Figure 6: Qualitative rollout comparison: LongFly maintains global trajectory alignment and consistent landmark grounding, outperforming a Qwen-based baseline with no context modeling.

Implications and Future Prospects

This work establishes that unified, prompt-structured spatiotemporal context modeling is a prerequisite for reliable long-horizon UAV VLN – especially under conditions of environmental and instruction complexity. The integration strategy – combining recurrent slot-based vision memory, temporal motion encoding, and instruction-grounded multimodal prompts – is versatile and compatible with LLM architectures, enabling out-of-distribution generalization and efficient scaling.

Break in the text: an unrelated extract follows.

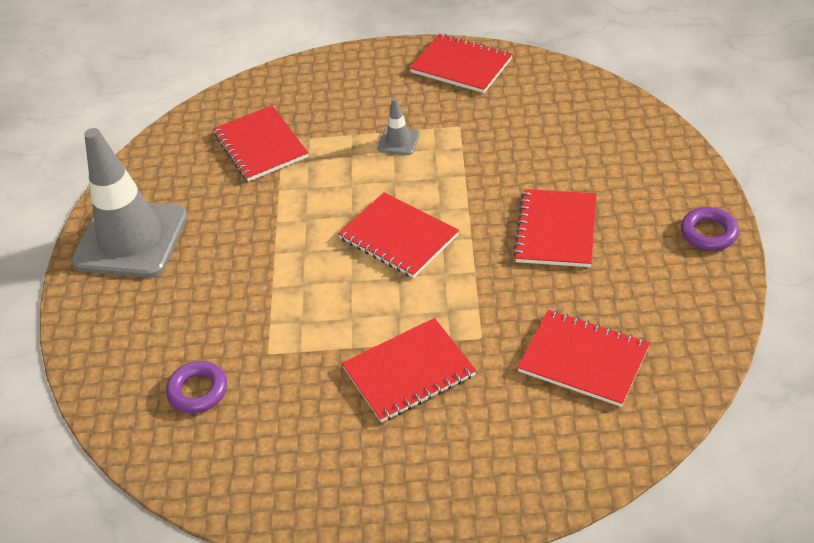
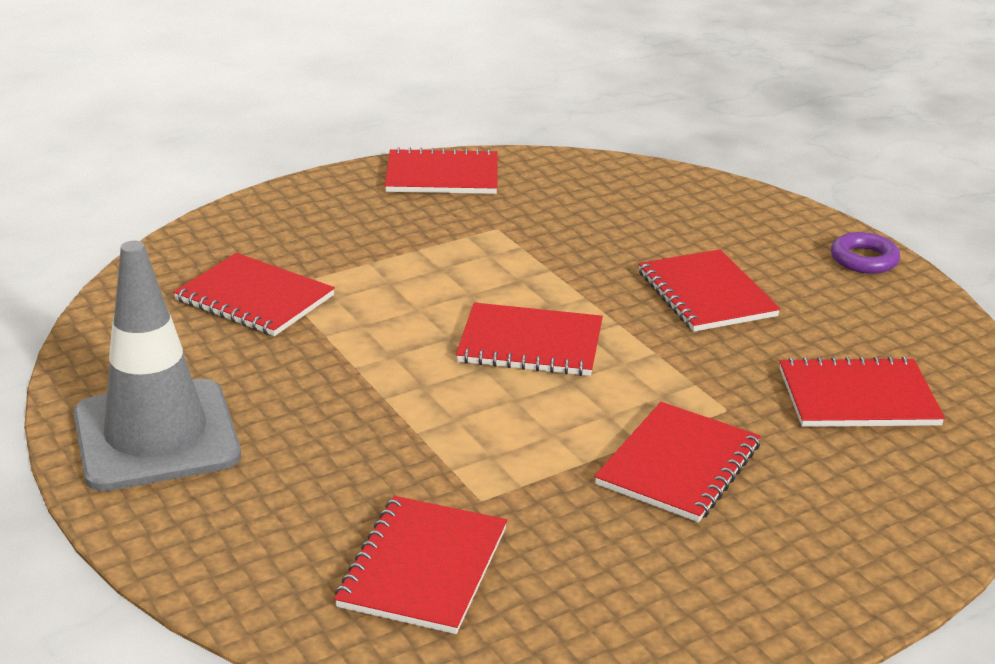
camera: 35 degrees left, 15 degrees down
purple ring [166,361,227,413] -> red notebook [334,496,507,634]
grey traffic cone [377,98,420,155] -> none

Practically, LongFly’s advancements are directly applicable to autonomous aerial search, persistent surveillance, and infrastructure inspection scenarios where navigational instruction, dynamic viewpoint, and spatial drift are critical bottlenecks. Theoretically, the demonstrated efficacy of cross-modal spatiotemporal unification suggests a template for more general long-term instruction-following in embodied AI, including ground robotics or mixed-reality agents.

Potential future trajectories include: (1) transfer to real-world UAV platforms with noisy and partial observations; (2) extension to multi-agent and collaborative tasks with distributed spatiotemporal memory; (3) enhancement of environmental diversity during training to further ameliorate generalization gaps on novel maps and structural priors; and (4) instantiation atop more expressive multimodal foundation models for richer semantic grounding.

Conclusion

LongFly systematically addresses the limitations of prior UAV VLN systems by integrating structured, compressive, and instruction-aligned history modeling for long-horizon navigation. Its modular approach improves both navigation reliability and semantic grounding, achieving state-of-the-art results across all evaluated metrics and splits. The framework provides a principled path toward more generalizable, robust, and instruction-following embodied AI in high-dimensional and geometrically complex environments.